Stated task: Please rewrite every line of the data below as a Markdown table with the columns Row and Data line, numbering the rows in order and omitting blank lines. Leave the pictures out of the answer.

Records for the exercise:

::::

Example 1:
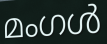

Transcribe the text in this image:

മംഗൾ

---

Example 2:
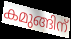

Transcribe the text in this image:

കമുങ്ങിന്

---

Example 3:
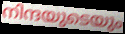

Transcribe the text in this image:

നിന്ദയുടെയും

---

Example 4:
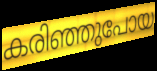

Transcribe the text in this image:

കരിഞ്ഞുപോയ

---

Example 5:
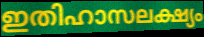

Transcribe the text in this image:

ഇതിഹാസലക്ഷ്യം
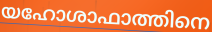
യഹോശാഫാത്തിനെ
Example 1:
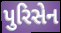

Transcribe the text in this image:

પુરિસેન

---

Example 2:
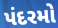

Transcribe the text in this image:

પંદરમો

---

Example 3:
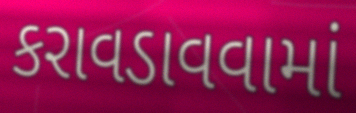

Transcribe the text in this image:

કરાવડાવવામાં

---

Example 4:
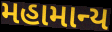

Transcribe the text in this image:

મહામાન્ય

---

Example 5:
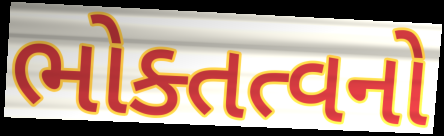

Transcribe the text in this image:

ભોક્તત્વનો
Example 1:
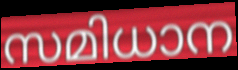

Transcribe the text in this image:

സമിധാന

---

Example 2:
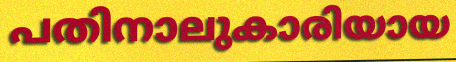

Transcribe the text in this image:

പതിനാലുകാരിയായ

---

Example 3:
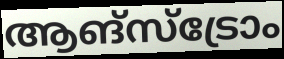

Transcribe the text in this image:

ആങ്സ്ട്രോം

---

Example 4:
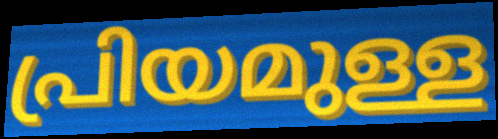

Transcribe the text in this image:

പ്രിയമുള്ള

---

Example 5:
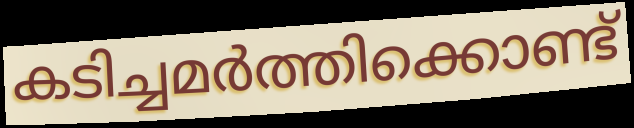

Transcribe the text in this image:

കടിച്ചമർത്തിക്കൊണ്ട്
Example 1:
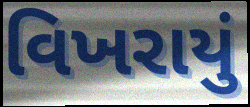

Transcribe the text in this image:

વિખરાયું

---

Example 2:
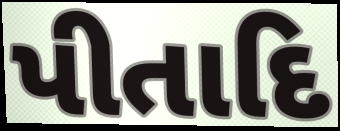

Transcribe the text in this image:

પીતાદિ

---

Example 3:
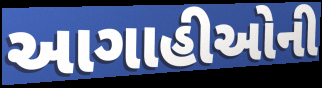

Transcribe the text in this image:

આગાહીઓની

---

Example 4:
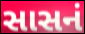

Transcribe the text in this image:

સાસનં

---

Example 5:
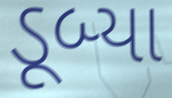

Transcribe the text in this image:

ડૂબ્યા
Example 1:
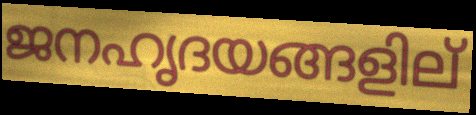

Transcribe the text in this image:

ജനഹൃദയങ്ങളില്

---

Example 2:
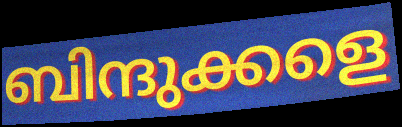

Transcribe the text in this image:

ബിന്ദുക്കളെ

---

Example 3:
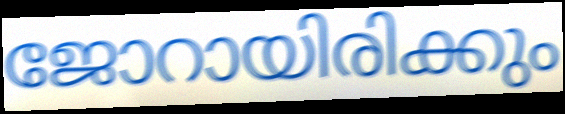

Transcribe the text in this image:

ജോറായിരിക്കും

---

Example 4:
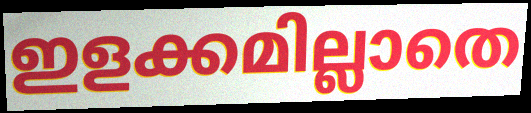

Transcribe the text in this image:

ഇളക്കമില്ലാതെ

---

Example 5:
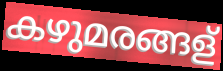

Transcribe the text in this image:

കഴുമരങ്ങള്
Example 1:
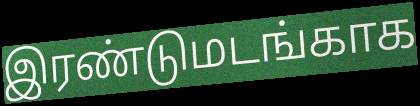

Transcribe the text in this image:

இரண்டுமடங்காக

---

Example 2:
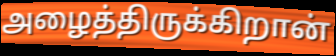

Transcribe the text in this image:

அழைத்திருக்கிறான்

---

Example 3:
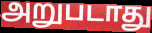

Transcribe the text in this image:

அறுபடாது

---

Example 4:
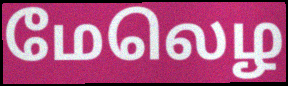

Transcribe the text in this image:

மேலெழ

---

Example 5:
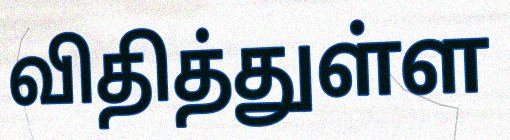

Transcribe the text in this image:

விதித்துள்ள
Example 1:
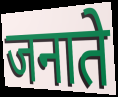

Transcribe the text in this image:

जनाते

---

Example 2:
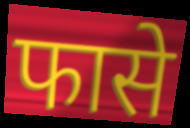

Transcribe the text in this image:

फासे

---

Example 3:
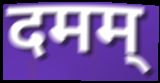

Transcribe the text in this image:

::::

Full answer:
| Row | Data line |
|---|---|
| 1 | Example 1: |
| 2 | Transcribe the text in this image: |
| 3 | മംഗൾ |
| 4 | --- |
| 5 | Example 2: |
| 6 | Transcribe the text in this image: |
| 7 | കമുങ്ങിന് |
| 8 | --- |
| 9 | Example 3: |
| 10 | Transcribe the text in this image: |
| 11 | നിന്ദയുടെയും |
| 12 | --- |
| 13 | Example 4: |
| 14 | Transcribe the text in this image: |
| 15 | കരിഞ്ഞുപോയ |
| 16 | --- |
| 17 | Example 5: |
| 18 | Transcribe the text in this image: |
| 19 | ഇതിഹാസലക്ഷ്യം |
| 20 | യഹോശാഫാത്തിനെ |
| 21 | Example 1: |
| 22 | Transcribe the text in this image: |
| 23 | પુરિસેન |
| 24 | --- |
| 25 | Example 2: |
| 26 | Transcribe the text in this image: |
| 27 | પંદરમો |
| 28 | --- |
| 29 | Example 3: |
| 30 | Transcribe the text in this image: |
| 31 | કરાવડાવવામાં |
| 32 | --- |
| 33 | Example 4: |
| 34 | Transcribe the text in this image: |
| 35 | મહામાન્ય |
| 36 | --- |
| 37 | Example 5: |
| 38 | Transcribe the text in this image: |
| 39 | ભોક્તત્વનો |
| 40 | Example 1: |
| 41 | Transcribe the text in this image: |
| 42 | സമിധാന |
| 43 | --- |
| 44 | Example 2: |
| 45 | Transcribe the text in this image: |
| 46 | പതിനാലുകാരിയായ |
| 47 | --- |
| 48 | Example 3: |
| 49 | Transcribe the text in this image: |
| 50 | ആങ്സ്ട്രോം |
| 51 | --- |
| 52 | Example 4: |
| 53 | Transcribe the text in this image: |
| 54 | പ്രിയമുള്ള |
| 55 | --- |
| 56 | Example 5: |
| 57 | Transcribe the text in this image: |
| 58 | കടിച്ചമർത്തിക്കൊണ്ട് |
| 59 | Example 1: |
| 60 | Transcribe the text in this image: |
| 61 | વિખરાયું |
| 62 | --- |
| 63 | Example 2: |
| 64 | Transcribe the text in this image: |
| 65 | પીતાદિ |
| 66 | --- |
| 67 | Example 3: |
| 68 | Transcribe the text in this image: |
| 69 | આગાહીઓની |
| 70 | --- |
| 71 | Example 4: |
| 72 | Transcribe the text in this image: |
| 73 | સાસનં |
| 74 | --- |
| 75 | Example 5: |
| 76 | Transcribe the text in this image: |
| 77 | ડૂબ્યા |
| 78 | Example 1: |
| 79 | Transcribe the text in this image: |
| 80 | ജനഹൃദയങ്ങളില് |
| 81 | --- |
| 82 | Example 2: |
| 83 | Transcribe the text in this image: |
| 84 | ബിന്ദുക്കളെ |
| 85 | --- |
| 86 | Example 3: |
| 87 | Transcribe the text in this image: |
| 88 | ജോറായിരിക്കും |
| 89 | --- |
| 90 | Example 4: |
| 91 | Transcribe the text in this image: |
| 92 | ഇളക്കമില്ലാതെ |
| 93 | --- |
| 94 | Example 5: |
| 95 | Transcribe the text in this image: |
| 96 | കഴുമരങ്ങള് |
| 97 | Example 1: |
| 98 | Transcribe the text in this image: |
| 99 | இரண்டுமடங்காக |
| 100 | --- |
| 101 | Example 2: |
| 102 | Transcribe the text in this image: |
| 103 | அழைத்திருக்கிறான் |
| 104 | --- |
| 105 | Example 3: |
| 106 | Transcribe the text in this image: |
| 107 | அறுபடாது |
| 108 | --- |
| 109 | Example 4: |
| 110 | Transcribe the text in this image: |
| 111 | மேலெழ |
| 112 | --- |
| 113 | Example 5: |
| 114 | Transcribe the text in this image: |
| 115 | விதித்துள்ள |
| 116 | Example 1: |
| 117 | Transcribe the text in this image: |
| 118 | जनाते |
| 119 | --- |
| 120 | Example 2: |
| 121 | Transcribe the text in this image: |
| 122 | फासे |
| 123 | --- |
| 124 | Example 3: |
| 125 | Transcribe the text in this image: |